Whistler is being invited to come out an honour the town's latest distinguished residents — Florence Petersen and Joan Richoz.

Mayor and council will honour them this Monday at the Whistler Conference Centre with the "Freedom of the Municipality" award.

“This is the highest honour a town can bestow,” said Mayor Nancy Wilhelm-Morden. “Florence Petersen and Joan Richoz will be honoured for their outstanding contributions to the community. The Freedom of Municipality Award gives both of these women the power to vote in Whistler elections regardless of property ownership or if they live here.”

A couple of months ago, beloved historian Petersen was updating Whistler's short but distinguished list of recipients honoured with the award.

The list is a who's who of Whistler: Myrtle Philip, Pat Carleton, Al Raine, Drew Meredith, Garry Watson, Trevor Roote, Chester Johnson, Franz Wilhelmsen and Jim Godfrey.

Each has played a significant role in shaping Whistler — politicians, the creator of the Valley Trail system, the developer of the ski resort.

Never in her wildest dreams did Petersen imagine that she would soon be on that list of nine. "I was absolutely flabbergasted when Nancy (Wilhelm-Morden) called," she said. "I was really thrown for a loop because that's a very high honour and unexpected and appreciated. It was a big surprise, I must say."

The sentiment is shared by her fellow recipient Richoz, Whistler's first librarian and a long-serving member of the Whistler Arts Council.

"I'm so happy that Florence is receiving it at the same time," said Richoz. "I was thinking afterwards — we've got arts, culture and heritage all together in the two of us there!"

The move to honour both long-standing community contributors was spearheaded by Wilhelm-Morden. She suggested Petersen and Richoz as worthy recipients and council agreed.

If they share anything in common, Richoz and Petersen, it's that they both created something lasting and significant in the community out of essentially nothing.

Imagine just $10,000 to fill empty shelves on the walls with books, creating a collection worthy enough to be called a library. That's exactly how much money Richoz had in 1986 when the library opened in the basement of municipal hall.

"It was amazing but a great responsibility at the same time," said Richoz, who remembers panicking about what to buy. "What if I bought all the wrong books and nobody takes them out!"

She didn't. What she did do was start with all the latest fiction and non-fiction — the seedlings of a collection, which has grown from 2,500 books in that first year to roughly 45,000 items today.

She thinks back to the surprise when people came into the library expecting dusty, out-of-date paperbacks, the kind left behind at closed up cabins, only to find a barely creased collection of brand new books.
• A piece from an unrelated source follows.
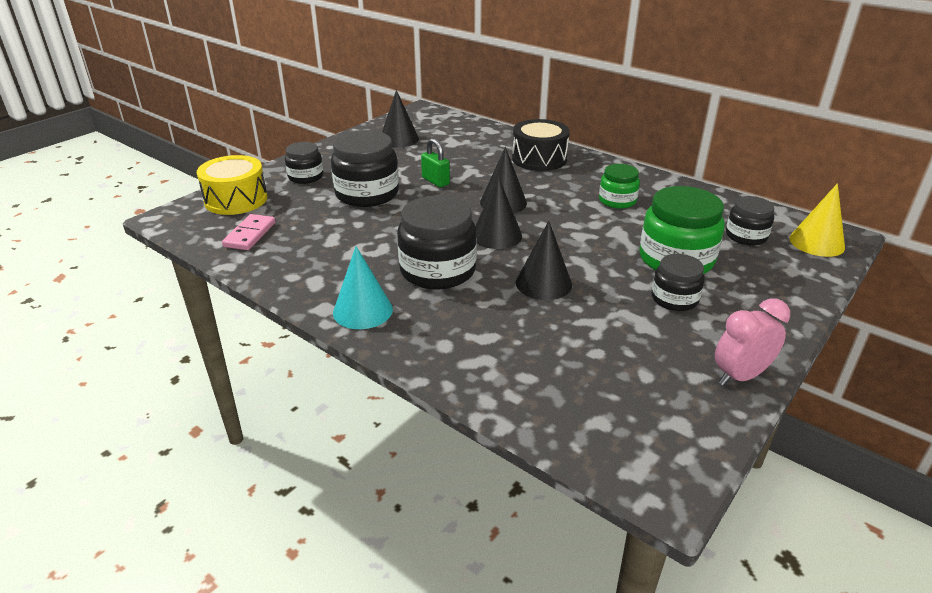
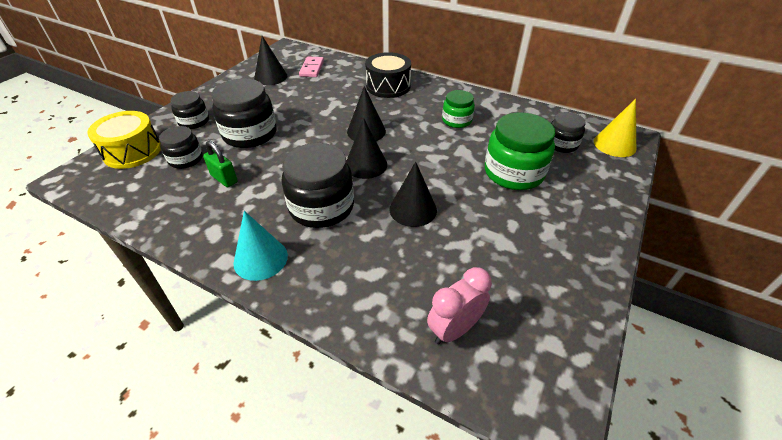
camera: 10 degrees left, 10 degrees up
(250, 234) = (148, 187): pink domino -> pink domino (312, 68)
(435, 181) = (307, 115): green padlock -> green padlock (224, 179)
(674, 299) = (521, 212): black jar -> black jar (186, 159)
(740, 376) = (589, 284): pink clock -> pink clock (454, 329)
Through all her years as librarian until she retired in 2006, and still to this day, Richoz has been an active and key player on the board of the Whistler Arts Council, having a hand in shaping the success of local arts and culture over the years.

"I've loved it," she said. "It's been an amazing experience with all kinds of different people over the years."
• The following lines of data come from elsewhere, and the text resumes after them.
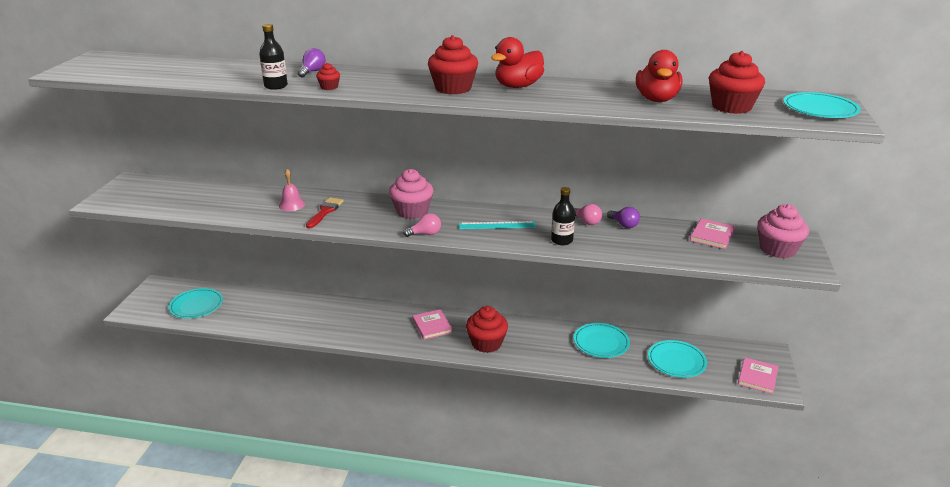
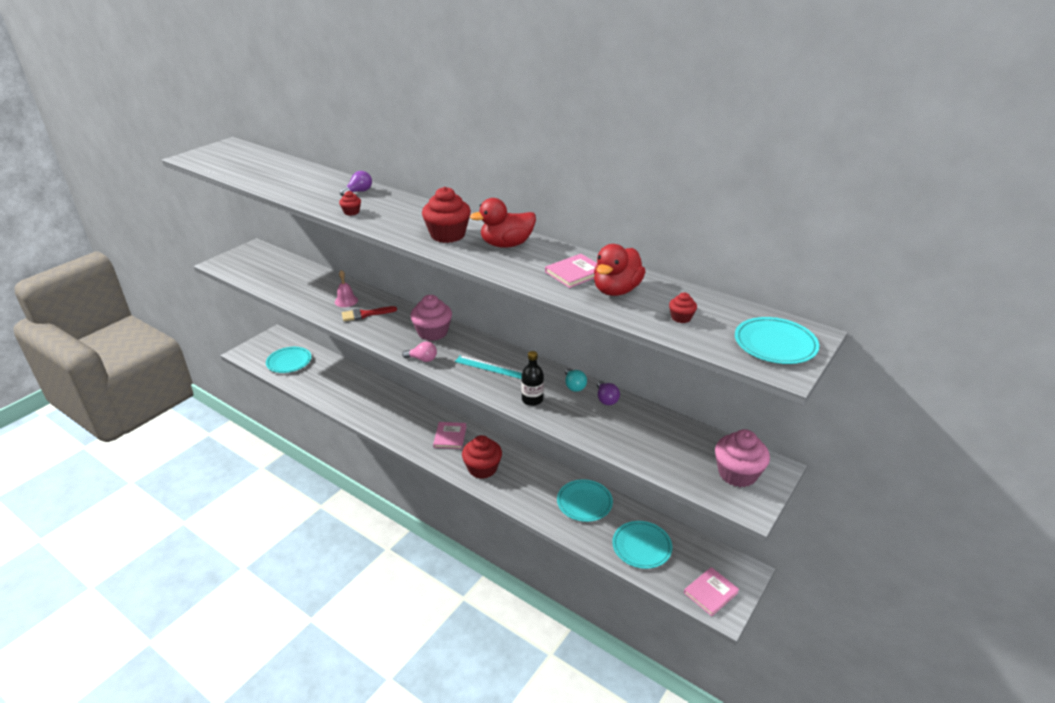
camera: 25 degrees right, 5 degrees up
(276, 86) = (313, 202): black bottle -> none
(325, 211) = (365, 314): red brush -> red brush turned 150 degrees counterclockwise
(586, 222) = (574, 386): pink light bulb -> turquoise light bulb
(712, 235) = (683, 437): pink book -> pink book (575, 273)
(731, 107) = (681, 318): red cupcake -> red cupcake, size x0.47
The same year the library opened, Petersen was thinking about starting a museum with absolutely no funding to speak of. There was support, but not a lot of money.

She remembers paying for stamps, envelopes and training conferences out of pocket with the goal of creating a museum to preserve Whistler's history — that fast fading time before the ski lifts were installed, when Whistler was fishing lodges and logging camps.

Now the museum, which has long operated out of a trailer in the village, has so many artifacts there isn't enough room to display everything.

The dream remains alive, however, to have a permanent museum one day. It was originally supposed to be part of the library building but funding pressures quashed those plans. It remains in the trailer.

"That would be the dream — to have a proper museum one day," said Petersen. "It won't come in my day but hopefully it will be there in the future.

"To have it come to this, it's just been so exciting to see. It's beyond what we ever thought would happen."

The Freedom of the Municipality award ceremony will take place on Monday, June 4 from 5:30 to 7:30 p.m. at the Whistler Conference Centre. After there ceremony there will be a reception. The event is open to the public.